== Provided information ==
___

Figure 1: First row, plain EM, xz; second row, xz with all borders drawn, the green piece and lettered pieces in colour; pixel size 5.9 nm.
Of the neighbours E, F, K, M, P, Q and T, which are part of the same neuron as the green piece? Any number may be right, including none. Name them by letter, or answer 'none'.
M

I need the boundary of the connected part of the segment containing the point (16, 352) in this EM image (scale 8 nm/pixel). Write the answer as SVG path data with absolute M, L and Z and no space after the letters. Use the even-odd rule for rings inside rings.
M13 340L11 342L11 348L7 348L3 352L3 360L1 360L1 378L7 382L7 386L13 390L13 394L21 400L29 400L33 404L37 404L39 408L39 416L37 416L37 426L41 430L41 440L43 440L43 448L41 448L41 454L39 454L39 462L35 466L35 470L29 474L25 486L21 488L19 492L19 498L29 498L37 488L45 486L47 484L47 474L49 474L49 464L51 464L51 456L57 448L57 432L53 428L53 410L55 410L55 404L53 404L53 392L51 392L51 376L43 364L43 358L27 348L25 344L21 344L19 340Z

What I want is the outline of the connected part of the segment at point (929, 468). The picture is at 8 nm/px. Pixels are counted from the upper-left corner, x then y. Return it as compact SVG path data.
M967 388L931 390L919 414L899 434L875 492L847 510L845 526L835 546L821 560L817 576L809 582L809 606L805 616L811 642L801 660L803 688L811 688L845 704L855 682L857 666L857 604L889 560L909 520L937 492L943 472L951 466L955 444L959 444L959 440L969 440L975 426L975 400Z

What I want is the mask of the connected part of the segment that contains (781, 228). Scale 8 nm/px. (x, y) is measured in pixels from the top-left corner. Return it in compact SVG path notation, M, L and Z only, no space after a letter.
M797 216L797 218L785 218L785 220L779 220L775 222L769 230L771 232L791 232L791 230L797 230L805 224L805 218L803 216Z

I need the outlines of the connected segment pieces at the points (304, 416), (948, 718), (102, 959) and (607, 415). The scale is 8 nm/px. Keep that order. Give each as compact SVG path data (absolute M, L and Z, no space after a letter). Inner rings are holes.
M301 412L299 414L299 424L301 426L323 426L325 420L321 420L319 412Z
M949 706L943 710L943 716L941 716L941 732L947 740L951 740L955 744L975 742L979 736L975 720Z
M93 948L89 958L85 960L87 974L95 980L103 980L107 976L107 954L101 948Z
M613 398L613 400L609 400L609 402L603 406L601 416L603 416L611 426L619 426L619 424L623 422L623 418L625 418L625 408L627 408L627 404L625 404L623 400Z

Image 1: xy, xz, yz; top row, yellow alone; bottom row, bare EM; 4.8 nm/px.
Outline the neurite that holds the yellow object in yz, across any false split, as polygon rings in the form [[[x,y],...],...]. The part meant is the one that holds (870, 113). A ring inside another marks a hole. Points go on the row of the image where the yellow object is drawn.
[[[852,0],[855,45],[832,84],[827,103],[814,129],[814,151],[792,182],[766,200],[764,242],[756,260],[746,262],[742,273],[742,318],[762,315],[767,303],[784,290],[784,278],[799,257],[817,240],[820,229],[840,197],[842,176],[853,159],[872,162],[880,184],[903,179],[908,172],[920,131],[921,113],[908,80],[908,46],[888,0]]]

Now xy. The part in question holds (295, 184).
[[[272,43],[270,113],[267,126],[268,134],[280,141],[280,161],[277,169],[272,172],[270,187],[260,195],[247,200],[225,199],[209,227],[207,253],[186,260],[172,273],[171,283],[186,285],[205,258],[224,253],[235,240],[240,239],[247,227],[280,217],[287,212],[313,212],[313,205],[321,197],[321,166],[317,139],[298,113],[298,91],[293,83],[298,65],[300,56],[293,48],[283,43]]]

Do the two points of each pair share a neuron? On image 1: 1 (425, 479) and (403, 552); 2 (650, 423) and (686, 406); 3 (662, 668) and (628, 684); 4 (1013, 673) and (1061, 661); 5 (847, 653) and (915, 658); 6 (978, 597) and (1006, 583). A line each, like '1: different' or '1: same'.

___

== Exercise brief ==
Please copy the data above in its entirety, exactly as written.

== Answer ==
Figure 1: First row, plain EM, xz; second row, xz with all borders drawn, the green piece and lettered pieces in colour; pixel size 5.9 nm.
Of the neighbours E, F, K, M, P, Q and T, which are part of the same neuron as the green piece? Any number may be right, including none. Name them by letter, or answer 'none'.
M

I need the boundary of the connected part of the segment containing the point (16, 352) in this EM image (scale 8 nm/pixel). Write the answer as SVG path data with absolute M, L and Z and no space after the letters. Use the even-odd rule for rings inside rings.
M13 340L11 342L11 348L7 348L3 352L3 360L1 360L1 378L7 382L7 386L13 390L13 394L21 400L29 400L33 404L37 404L39 408L39 416L37 416L37 426L41 430L41 440L43 440L43 448L41 448L41 454L39 454L39 462L35 466L35 470L29 474L25 486L21 488L19 492L19 498L29 498L37 488L45 486L47 484L47 474L49 474L49 464L51 464L51 456L57 448L57 432L53 428L53 410L55 410L55 404L53 404L53 392L51 392L51 376L43 364L43 358L27 348L25 344L21 344L19 340Z

What I want is the outline of the connected part of the segment at point (929, 468). The picture is at 8 nm/px. Pixels are counted from the upper-left corner, x then y. Return it as compact SVG path data.
M967 388L931 390L919 414L899 434L875 492L847 510L845 526L835 546L821 560L817 576L809 582L809 606L805 616L811 642L801 660L803 688L811 688L845 704L855 682L857 666L857 604L889 560L909 520L937 492L943 472L951 466L955 444L959 444L959 440L969 440L975 426L975 400Z

What I want is the mask of the connected part of the segment that contains (781, 228). Scale 8 nm/px. (x, y) is measured in pixels from the top-left corner. Return it in compact SVG path notation, M, L and Z only, no space after a letter.
M797 216L797 218L785 218L785 220L779 220L775 222L769 230L771 232L791 232L791 230L797 230L805 224L805 218L803 216Z

I need the outlines of the connected segment pieces at the points (304, 416), (948, 718), (102, 959) and (607, 415). The scale is 8 nm/px. Keep that order. Give each as compact SVG path data (absolute M, L and Z, no space after a letter). Inner rings are holes.
M301 412L299 414L299 424L301 426L323 426L325 420L321 420L319 412Z
M949 706L943 710L943 716L941 716L941 732L947 740L951 740L955 744L975 742L979 736L975 720Z
M93 948L89 958L85 960L87 974L95 980L103 980L107 976L107 954L101 948Z
M613 398L613 400L609 400L609 402L603 406L601 416L603 416L611 426L619 426L619 424L623 422L623 418L625 418L625 408L627 408L627 404L625 404L623 400Z

Image 1: xy, xz, yz; top row, yellow alone; bottom row, bare EM; 4.8 nm/px.
Outline the neurite that holds the yellow object in yz, across any false split, as polygon rings in the form [[[x,y],...],...]. The part meant is the one that holds (870, 113). A ring inside another marks a hole. Points go on the row of the image where the yellow object is drawn.
[[[852,0],[855,45],[832,84],[827,103],[814,129],[814,151],[792,182],[766,200],[764,242],[756,260],[746,262],[742,273],[742,318],[762,315],[767,303],[784,290],[784,278],[799,257],[817,240],[820,229],[840,197],[842,176],[853,159],[872,162],[880,184],[903,179],[908,172],[920,131],[921,113],[908,80],[908,46],[888,0]]]

Now xy. The part in question holds (295, 184).
[[[272,43],[270,113],[267,126],[268,134],[280,141],[280,161],[277,169],[272,172],[270,187],[260,195],[247,200],[225,199],[209,227],[207,253],[186,260],[172,273],[171,283],[186,285],[205,258],[224,253],[235,240],[240,239],[247,227],[280,217],[287,212],[313,212],[313,205],[321,197],[321,166],[317,139],[298,113],[298,91],[293,83],[298,65],[300,56],[293,48],[283,43]]]

Do the two points of each pair share a neuron? On image 1: 1 (425, 479) and (403, 552); 2 (650, 423) and (686, 406); 3 (662, 668) and (628, 684); 4 (1013, 673) and (1061, 661); 5 (847, 653) and (915, 658); 6 (978, 597) and (1006, 583). A line each, like '1: different' or '1: same'.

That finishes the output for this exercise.